Innovative proposals outside of these specific interest areas may be considered. However, prior to submission, it is recommended that the Principal Investigator contact the Program Director to avoid the possibility of the proposal being returned without review.
The duration of unsolicited awards is generally one to three years. The typical award size for the program is $100,000 per year. Proposals requesting a substantially higher amount than this, without prior consultation with the Program Director, may be returned without review.
INFORMATION COMMON TO MOST CBET PROGRAMS
Proposals should address the novelty and/or potentially transformative nature of the proposed work compared to previous work in the field. Also, it is important to address why the proposed work is important in terms of engineering science, as well as to also project the potential impact on society and/or industry of success in the research.

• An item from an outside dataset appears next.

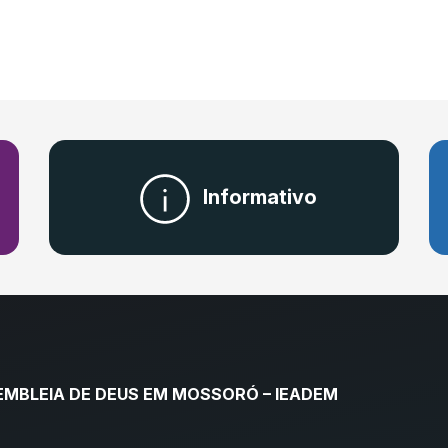
Informativo
EMBLEIA DE DEUS EM MOSSORÓ – IEADEM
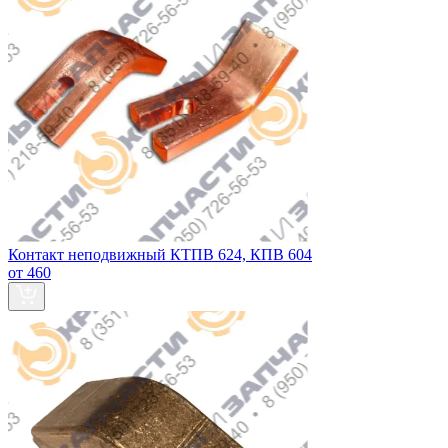
Контакт неподвижный КТПВ 624, КПВ 604
от 460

The novelty or potentially transformative nature of the research should be included, as a minimum, in the Project Summary of each proposal.
Faculty Early Career Development (CAREER) program proposals are strongly encouraged. Award duration is five years. The submission deadline for Engineering CAREER proposals is in July every year. Please see the CAREER URL here for more information.
Proposals for Conferences, Workshops, and Supplements: PIs are strongly encouraged to discuss their requests with the Program Director before submission of the proposal.
Grants for Rapid Response Research (RAPID) and EArly-concept Grants for Exploratory Research (EAGER) are also considered when appropriate. Please note that proposals of these types must be discussed with the program director before submission. Further details are available in the Proposal and Award Policies and Procedures Guide (PAPPG) download found here. Grant Opportunities for Academic Liaison with Industry (GOALI) proposals that integrate fundamental research with translational results and are consistent with the application areas of interest to each program are also encouraged. Please note that GOALI proposals must be submitted during the annual unsolicited proposal window for each program. More information on GOALI can be found here.
COMPLIANCE: Proposals which are not compliant with the Proposal and Award Policies and Procedures Guide (PAPPG) will be returned without review.